* Directions for this task *
Where a line holds the word "labels", copy that line from the data below.

**** Source data

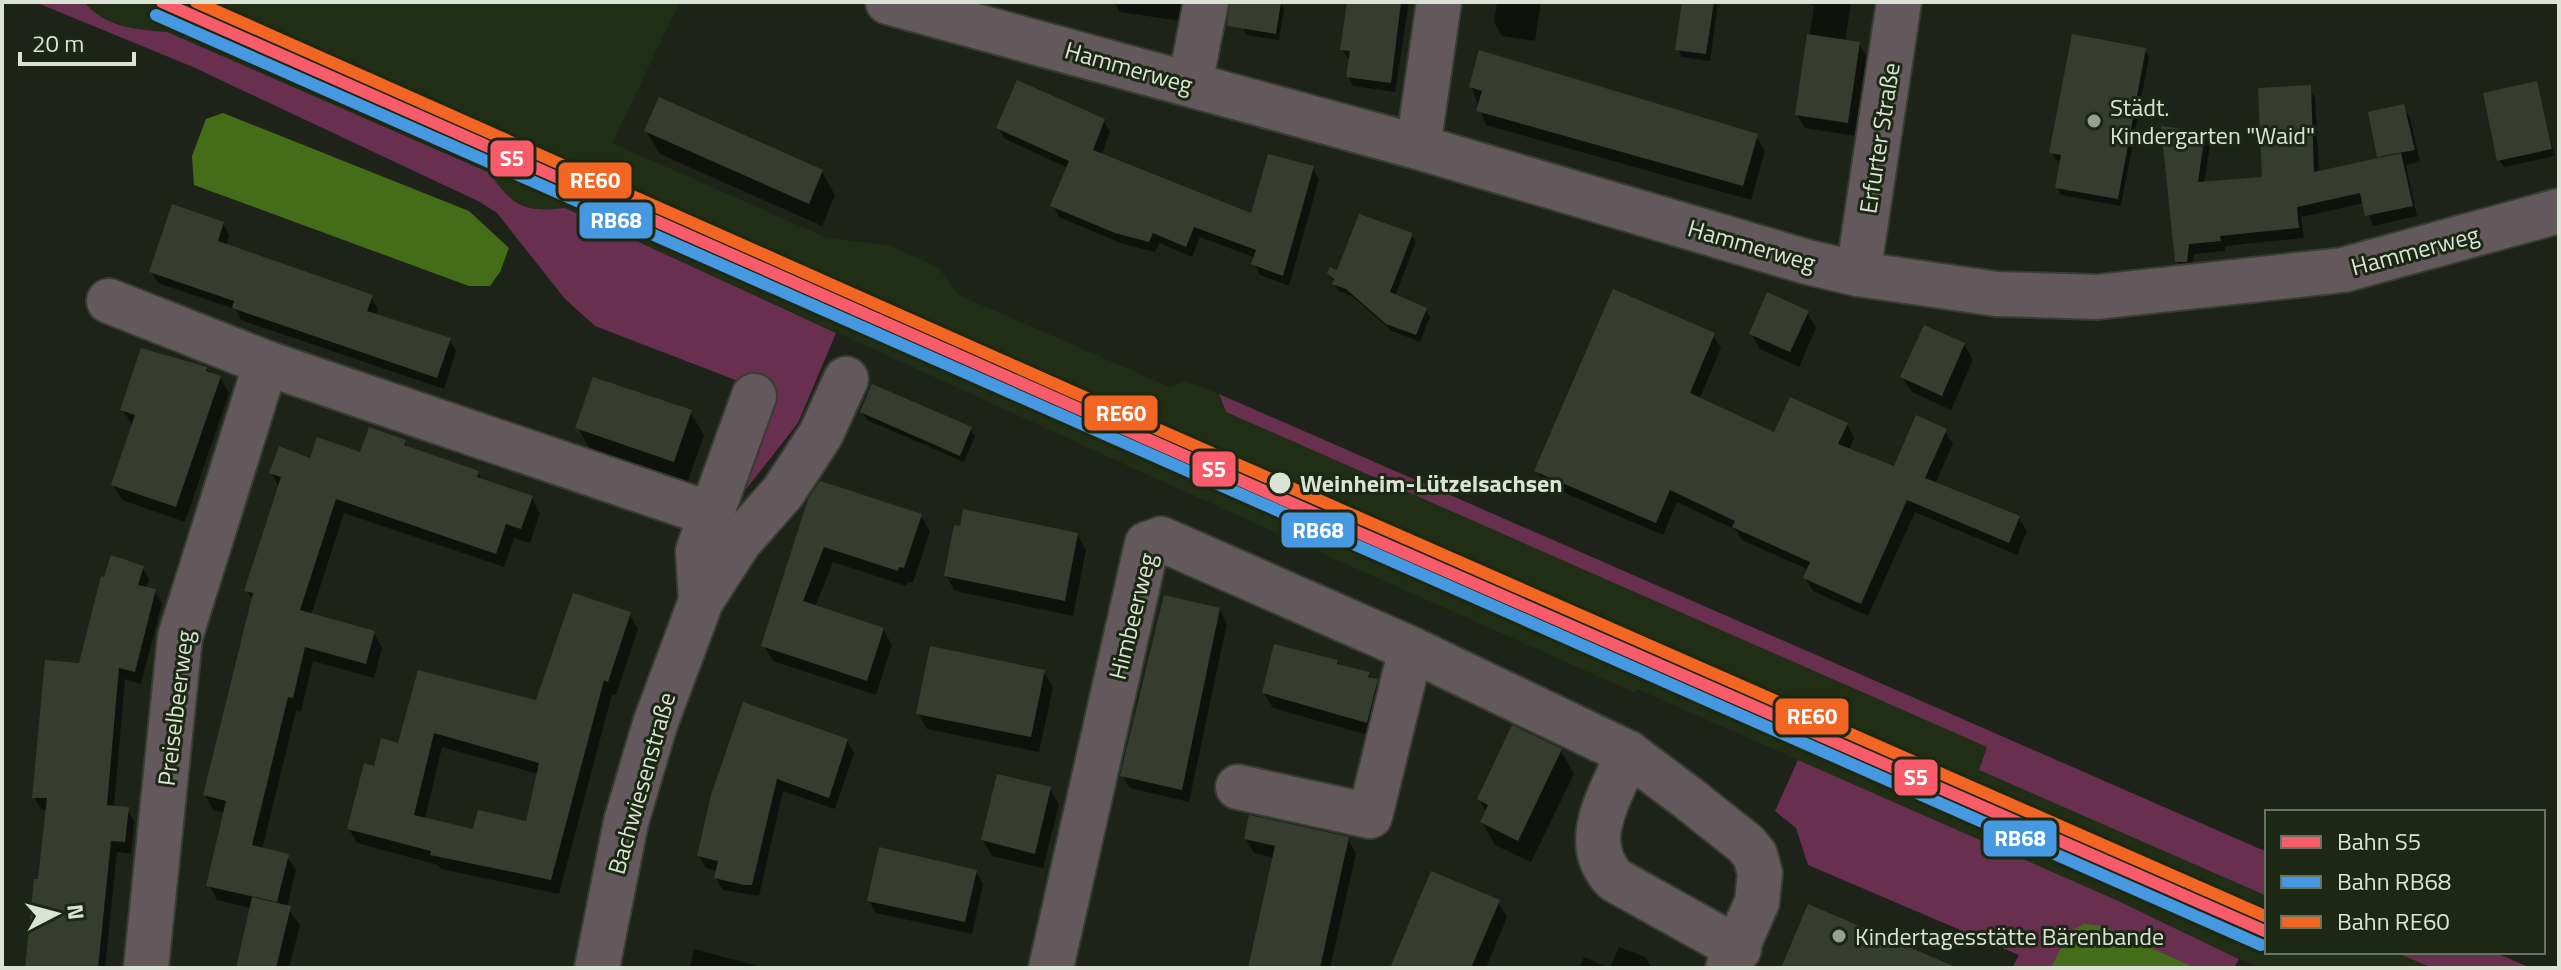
<svg xmlns="http://www.w3.org/2000/svg" width="2561" height="970" viewBox="0 0 2561 970" font-family="'Titillium Web',sans-serif">
	<rect width="100%" height="100%" fill="#1d2318"/>
	<!-- built -->
	<path fill="#202e15" d="M84,2H680L612,143L825,237L892,246L939,268L959,295L1170,387L1186,381L1219,394L1226,412L1988,747L1979,770L2267,896V952H2395L2432,968H2259L2114,899L1637,689L1635,693L1174,487L565,208L537,211L505,197L490,173L167,32L123,28L98,17Z"/>
	<!-- green -->
	<g fill="#682f4f">
		<path d="M35,2H84C107,28 133,29 167,32L490,173C511,206 526,213 565,208L836,333L798,423L718,525L769,393L595,326L565,299L497,213L480,202L193,67Z"/>
		<path d="M1219,394L2267,852V896L1979,770L1987,747L1226,412Z"/>
		<path d="M1798,760L2114,899L2239,959L2234,968H2012L2019,955L1808,865L1796,828L1775,811Z"/>
		<path d="M2395,952H2494L2531,968H2432Z"/>
	</g>
	<!-- water -->
	<g fill="#456d19">
		<path d="M223,113L469,211L509,248L500,272L490,286H469L194,185L192,156L206,119Z"/>
		<path d="M2084,924L2103,926L2195,968H2051L2069,932Z"/>
	</g>
	<!-- shadow -->
	<g fill="#0007" fill-rule="evenodd">
		<path d="M1114,2H1195L1188,22L1120,12Z"/>
		<path d="M1246,2H1280L1284,9L1279,40L1247,35L1243,27Z"/>
		<path d="M1355,2H1409L1395,92L1353,86L1348,76L1350,60L1342,50Z"/>
		<path d="M1497,2H1541L1535,41L1502,36L1494,22Z"/>
		<path d="M1684,2H1718L1710,61L1682,57L1678,49Z"/>
		<path d="M1805,2H1851L1845,42L1859,44L1867,57L1855,136L1805,128L1797,115L1814,6Z"/>
		<path d="M2144,49L2149,57L2121,206L2061,195L2057,187L2062,161L2056,160L2052,153Z"/>
		<path d="M2536,83L2555,156L2504,167L2499,160Z"/>
		<path d="M1471,86L1756,136L1765,151L1751,200L1486,125Z"/>
		<path d="M2309,88L2315,98L2319,173L2381,159L2403,106L2410,118L2420,162L2406,165L2417,216L2373,226L2364,203L2301,217L2304,238L2225,246V251L2194,254L2192,272H2183L2177,262L2204,134L2210,145L2204,184L2264,179Z"/>
		<path d="M1104,121L1110,132L1101,156L1252,215L1312,167L1319,179L1289,286L1260,275L1254,263L1256,258L1200,237L1192,257L1160,243L1155,252L1123,244L1059,217L1053,205L1068,168L1005,139L998,128Z"/>
		<path d="M646,131L822,172L835,195L822,226L660,154Z"/>
		<path d="M223,223L229,235L226,246L371,297L378,309L376,316L449,339L456,351L444,389L241,320L235,309L158,283L151,272Z"/>
		<path d="M1411,235L1416,242L1395,296L1425,309L1430,317L1420,342L1392,331L1352,296L1338,291L1329,273H1338Z"/>
		<path d="M1807,312L1816,328L1799,367L1760,349L1751,333Z"/>
		<path d="M1713,335L1721,348L1699,400L1775,435L1847,424L1854,438L1849,450L1895,469L1945,431L1953,444L1935,484L2019,518L2027,531L2017,555L1915,512L1868,616L1813,591L1805,578L1809,570L1742,540L1736,530L1677,502L1663,535L1544,484L1537,470Z"/>
		<path d="M1964,344L1973,360L1951,410L1912,392L1902,377Z"/>
		<path d="M206,369L220,378L229,393L185,522L122,500L113,485L132,425L123,410Z"/>
		<path d="M690,412L704,435L687,484L591,451L578,428Z"/>
		<path d="M862,412L970,429L975,436L964,462L867,420Z"/>
		<path d="M404,441L409,449L478,473L482,481L532,498L540,513L530,543L514,538L504,567L344,513L311,615L374,633L382,648L374,678L313,661L301,712L296,711L262,850L287,856L296,870L287,907L300,925L289,968H238L251,908L217,900L209,885L226,813L213,810L205,795L253,601L247,591L280,488L271,473L311,460L361,455Z"/>
		<path d="M821,483L921,516L930,531L913,583L908,582L906,586L833,562L815,607L883,629L892,645L876,695L773,661L764,645Z"/>
		<path d="M1077,535L1086,550L1073,616L955,591L946,576Z"/>
		<path d="M142,567L149,579L146,589L154,591L162,603L141,684L125,679L114,807L127,809L134,821L131,854L117,852L105,968H27L48,810L41,809L34,797L80,666Z"/>
		<path d="M1219,609L1227,623L1189,802L1130,788L1122,775Z"/>
		<path d="M629,614L638,629L616,695L612,694L559,894L441,869L438,865L357,843L349,829L376,768L399,745L419,672L538,703ZM442,747L538,774L527,824L475,832L425,818Z"/>
		<path d="M1337,661L1341,667L1368,674L1385,695L1375,737L1273,708L1264,693Z"/>
		<path d="M1044,672L1053,687L1039,752L927,729L918,713Z"/>
		<path d="M847,740L854,753L835,809L783,791L759,896L723,890L716,878L717,871L706,868L699,856L713,795Z"/>
		<path d="M1561,751L1574,774L1531,862L1495,845L1482,822L1486,812L1479,799Z"/>
		<path d="M1050,789L1059,805L1043,868L992,856L983,840Z"/>
		<path d="M1246,839H1348L1356,853L1330,968H1250L1275,858L1254,853Z"/>
		<path d="M976,872L983,884L972,934L876,913L869,901Z"/>
		<path d="M1498,902L1507,917L1486,968H1410Z"/>
		<path d="M1619,947L1645,957L1652,968H1610Z"/>
		<path d="M694,949L765,968H690Z"/>
		<path d="M1584,957L1609,968H1579Z"/>
	</g>
	<!-- building -->
	<g fill="#363d2f" fill-rule="evenodd">
		<path d="M1230,2H1281L1276,34L1227,26Z"/>
		<path d="M1347,2H1401L1391,83L1346,77L1350,51L1340,50Z"/>
		<path d="M1682,2H1714L1706,54L1675,50Z"/>
		<path d="M1807,34L1860,42L1848,123L1795,115Z"/>
		<path d="M2072,34L2146,48L2118,199L2055,188L2061,155L2049,153Z"/>
		<path d="M1479,50L1758,134L1743,186L1476,111L1482,91L1469,87Z"/>
		<path d="M1017,80L1105,119L1093,150L1251,213L1268,154L1314,166L1283,276L1251,264L1256,250L1194,227L1186,247L1153,233L1149,242L1115,233L1050,206L1069,161L996,128Z"/>
		<path d="M2537,81L2552,149L2497,161L2483,93Z"/>
		<path d="M2311,85L2314,172L2401,153L2413,206L2365,216L2360,193L2297,207L2299,228L2220,236L2221,241L2189,244L2187,262H2175L2161,126L2205,132L2198,182L2262,177L2258,88Z"/>
		<path d="M659,97L823,170L809,204L644,131Z"/>
		<path d="M2404,104L2415,150L2377,157L2368,112Z"/>
		<path d="M172,204L224,222L218,241L373,295L367,311L451,338L437,378L232,308L234,301L149,272Z"/>
		<path d="M1359,214L1413,233L1390,292L1427,308L1416,335L1386,324L1346,289L1332,284L1334,279L1327,273L1330,267L1337,270Z"/>
		<path d="M1613,289L1715,333L1690,393L1774,432L1790,397L1848,423L1838,444L1894,466L1916,415L1947,429L1925,478L2020,516L2009,543L1907,500L1861,604L1803,578L1810,562L1732,527L1735,521L1670,490L1656,523L1534,471Z"/>
		<path d="M1767,292L1809,311L1790,352L1749,334Z"/>
		<path d="M1924,325L1965,343L1942,396L1900,377Z"/>
		<path d="M141,348L207,367L206,371L221,376L176,507L111,485L135,415L120,410Z"/>
		<path d="M593,377L692,410L674,462L575,428Z"/>
		<path d="M872,384L972,427L960,456L860,412Z"/>
		<path d="M369,427L406,440L404,445L479,471L477,477L533,496L521,529L506,524L496,554L336,499L300,610L375,631L366,664L305,647L293,698L288,697L252,845L289,854L277,902L206,886L226,801L203,795L253,593L244,591L281,477L269,473L279,446L310,458L317,437L360,452Z"/>
		<path d="M820,481L922,514L904,568L899,567L898,571L824,547L803,601L884,628L867,681L761,646L808,499Z"/>
		<path d="M963,509L1078,533L1065,601L944,576L954,525L960,526Z"/>
		<path d="M111,555L144,566L138,585L156,589L135,672L119,668L107,805L129,807L125,842L111,841L98,968H25L34,879H38L47,798H32L45,660L79,663L101,576L104,577Z"/>
		<path d="M573,593L631,612L608,682L604,680L551,880L430,855L431,851L347,829L364,763L374,766L381,738L398,743L418,670L536,700ZM434,733L539,763L526,821L478,810L473,829L414,815Z"/>
		<path d="M1164,595L1220,608L1182,790L1120,776Z"/>
		<path d="M1274,644L1338,660L1337,664L1370,672L1368,677L1378,679L1367,723L1262,693Z"/>
		<path d="M930,646L1045,670L1031,737L916,714Z"/>
		<path d="M743,702L848,739L829,798L777,779L752,885H744L714,878L718,861L697,856L711,795Z"/>
		<path d="M1512,725L1562,749L1518,841L1480,822L1488,805L1477,799Z"/>
		<path d="M997,774L1051,787L1035,854L981,840Z"/>
		<path d="M1249,815L1349,837L1320,968H1248L1275,846L1244,839Z"/>
		<path d="M879,847L977,870L965,922L867,901Z"/>
		<path d="M1431,871L1500,900L1471,968H1390Z"/>
		<path d="M252,897L291,906L276,968H236Z"/>
		<path d="M1808,904L1958,968H1781Z"/>
	</g>
	<g fill="none" stroke-linecap="round" stroke-linejoin="round">
		<!-- minor casing -->
		<g stroke="#383d33" stroke-width="48">
			<g id="minor">
				<path d="M888,2L1418,147L1807,262L1858,274L1997,294L2097,297L2343,270L2559,211"/>
				<path d="M1190,84L1206,2"/>
				<path d="M1418,147L1439,2"/>
				<path d="M1858,274L1899,2"/>
				<path d="M109,301L266,363"/>
				<path d="M701,601L698,551L754,396"/>
				<path d="M1628,753C1611,796 1578,842 1615,880L1739,949"/>
				<path d="M1238,787L1370,816L1411,649"/>
				<path d="M146,968L180,637L266,363L710,514"/>
				<path d="M597,968L626,822L655,724L701,601L739,542L783,492L821,434L846,379"/>
				<path d="M1051,968L1147,544L1161,539L1411,649L1628,753L1688,798L1746,844L1755,855L1760,873L1757,902L1728,968"/>
			</g>
		</g>
		<!-- minor -->
		<use href="#minor" stroke="#63585c" stroke-width="44"/>
		<!-- rail-1 casing -->
		<g stroke="#1c2813" stroke-width="18">
			<path id="rail-1" d="M162,2C862,317 1565,622 2267,932"/>
		</g>
		<!-- rail-2 casing -->
		<g stroke="#1c2813" stroke-width="18">
			<path id="rail-2" d="M156,15C856,330 1560,635 2261,945"/>
		</g>
		<!-- rail-3 casing -->
		<g stroke="#1c2813" stroke-width="18">
			<path id="rail-3" d="M196,2C884,312 1577,612 2267,917"/>
		</g>
		<!-- rail-1 -->
		<use href="#rail-1" stroke="#f85c6b" stroke-width="12"/>
		<!-- rail-2 -->
		<use href="#rail-2" stroke="#4699e1" stroke-width="12"/>
		<!-- rail-3 -->
		<use href="#rail-3" stroke="#f26522" stroke-width="12"/>
	</g>
	<!-- markers -->
	<g fill="#98a093" stroke="#1c2813" stroke-width="3">
		<circle cx="2094" cy="121" r="8"/>
		<circle cx="1839" cy="936" r="8"/>
	</g>
	<circle fill="#dbe3d5" stroke="#1c2813" stroke-width="3" cx="1280" cy="483" r="12"/>
	<g text-anchor="middle" dominant-baseline="central" stroke-width="6" stroke-linejoin="round" paint-order="stroke">
		<!-- street labels -->
		<g font-size="24" fill="#dbe3d5" stroke="#1c2813">
			<text transform="translate(1129 67) rotate(16)">Hammerweg</text>
			<text transform="translate(1879 138) rotate(-81)">Erfurter Straße</text>
			<text transform="translate(1752 245) rotate(16)">Hammerweg</text>
			<text transform="translate(2415 250) rotate(-15)">Hammerweg</text>
			<text transform="translate(1132 616) rotate(-76)">Himbeerweg</text>
			<text transform="translate(175 708) rotate(-83)">Preiselbeerweg</text>
			<text transform="translate(641 783) rotate(-74)">Bachwiesenstraße</text>
		</g>
		<!-- poi labels -->
		<g font-size="24" fill="#dbe3d5" stroke="#1c2813" text-anchor="start">
			<text x="2110" y="107">Städt.<tspan x="2110" dy="28">Kindergarten "Waid"</tspan></text>
			<text x="1855" y="936">Kindertagesstätte Bärenbande</text>
		</g>
		<!-- stop labels -->
		<g font-size="24" font-weight="bold" fill="#dbe3d5" stroke="#1c2813" text-anchor="start">
			<text x="1300" y="483">Weinheim-Lützelsachsen</text>
		</g>
	</g>
	<g stroke="#1c2813" stroke-width="3">
		<rect x="489" y="139" width="46" height="39" rx="8" fill="#f85c6b"/>
		<rect x="557" y="161" width="76" height="39" rx="8" fill="#f26522"/>
		<rect x="578" y="201" width="76" height="39" rx="8" fill="#4699e1"/>
		<rect x="1083" y="394" width="76" height="38" rx="8" fill="#f26522"/>
		<rect x="1191" y="450" width="46" height="38" rx="8" fill="#f85c6b"/>
		<rect x="1280" y="511" width="76" height="38" rx="8" fill="#4699e1"/>
		<rect x="1774" y="697" width="76" height="39" rx="8" fill="#f26522"/>
		<rect x="1893" y="758" width="46" height="39" rx="8" fill="#f85c6b"/>
		<rect x="1982" y="819" width="76" height="39" rx="8" fill="#4699e1"/>
	</g>
	<g font-size="22" text-anchor="middle" font-weight="bold" fill="#fff">
		<text x="512" y="166">S5</text>
		<text x="595" y="188">RE60</text>
		<text x="616" y="228">RB68</text>
		<text x="1121" y="421">RE60</text>
		<text x="1214" y="477">S5</text>
		<text x="1318" y="538">RB68</text>
		<text x="1812" y="724">RE60</text>
		<text x="1916" y="785">S5</text>
		<text x="2020" y="846">RB68</text>
	</g>
	<!-- border -->
	<rect width="2561" height="970" fill="none" stroke="#dbe3d5" stroke-width="8"/>
	<!-- legend -->
	<rect x="2265" y="810" width="280" height="144" fill="#1c2813" stroke="#687361" stroke-width="2"/>
	<rect x="2281" y="836" width="40" height="12" fill="#f85c6b" stroke="#687361" stroke-width="2"/>
	<text x="2337" y="850" font-size="24" fill="#dbe3d5">Bahn S5</text>
	<rect x="2281" y="876" width="40" height="12" fill="#4699e1" stroke="#687361" stroke-width="2"/>
	<text x="2337" y="890" font-size="24" fill="#dbe3d5">Bahn RB68</text>
	<rect x="2281" y="916" width="40" height="12" fill="#f26522" stroke="#687361" stroke-width="2"/>
	<text x="2337" y="930" font-size="24" fill="#dbe3d5">Bahn RE60</text>
	<!-- north arrow -->
	<g transform="translate(56 914) rotate(84)" stroke="#1c2813" stroke-width="6" paint-order="stroke">
	<path d="M0-6L14 30L0 20L-14 30Z" fill="#dbe3d5"/>
	<text y="-12" font-size="22" font-weight="bold" text-anchor="middle" fill="#dbe3d5">N</text>
	</g>
	<!-- scale -->
	<path d="M20 52v12h114v-12" fill="none" stroke="#dbe3d5" stroke-width="4"/>
	<text x="32" y="52" font-size="24" fill="#dbe3d5" stroke="#1c2813" stroke-width="6" paint-order="stroke">20 m</text>
</svg>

********

* Response to this task *
		<!-- street labels -->
		<!-- poi labels -->
		<!-- stop labels -->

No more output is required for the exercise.